(Excerpted data)
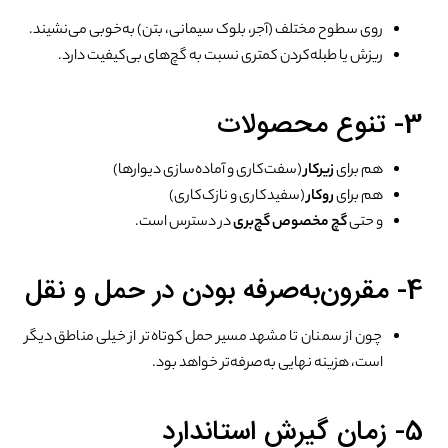
روی سطوح مختلف (آجر، بلوک سیمانی، بتن) به‌خوبی می‌نشیند.
ریزش یا طبله‌کردن کمتری نسبت به گچ‌های بی‌کیفیت دارد.
3- تنوع محصولات
هم برای
زیرکار
(سفت‌کاری و آماده‌سازی دیوارها)
هم برای
روکار
(سفیدکاری و نازک‌کاری)
و حتی
گچ مخصوص گچ‌بری
در دسترس است.
4- مقرون‌به‌صرفه بودن در حمل و نقل
چون از سمنان تا مشهد مسیر حمل کوتاه‌تر از خیلی مناطق دیگر
است، هزینه نهایی به‌صرفه‌تر خواهد بود.
5- زمان گیرش استاندارد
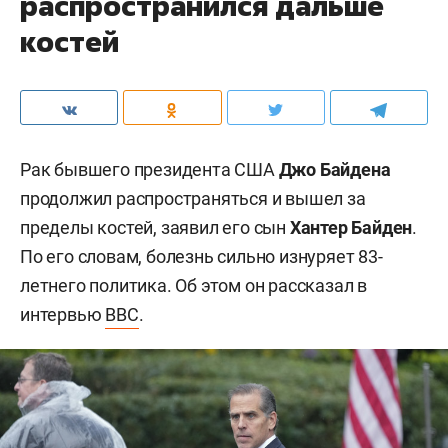
распространился дальше
костей
Рак бывшего президента США
Джо Байдена
продолжил распространяться и вышел за
пределы костей, заявил его сын
Хантер Байден
.
По его словам, болезнь сильно изнуряет 83-
летнего политика. Об этом он рассказал в
интервью
BBC
.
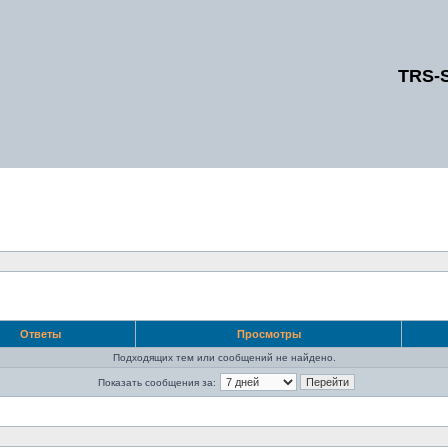
TRS-
Ответы
Просмотры
Подходящих тем или сообщений не найдено.
Показать сообщения за:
(End Excerpted data)
## [Problem to work on]
Start at the top of the entries and repeat each line exactly, ending at the line that contains "در دسترس است.". Pictures are not part of the copy.

## [Finished task]
روی سطوح مختلف (آجر، بلوک سیمانی، بتن) به‌خوبی می‌نشیند.
ریزش یا طبله‌کردن کمتری نسبت به گچ‌های بی‌کیفیت دارد.
3- تنوع محصولات
هم برای
زیرکار
(سفت‌کاری و آماده‌سازی دیوارها)
هم برای
روکار
(سفیدکاری و نازک‌کاری)
و حتی
گچ مخصوص گچ‌بری
در دسترس است.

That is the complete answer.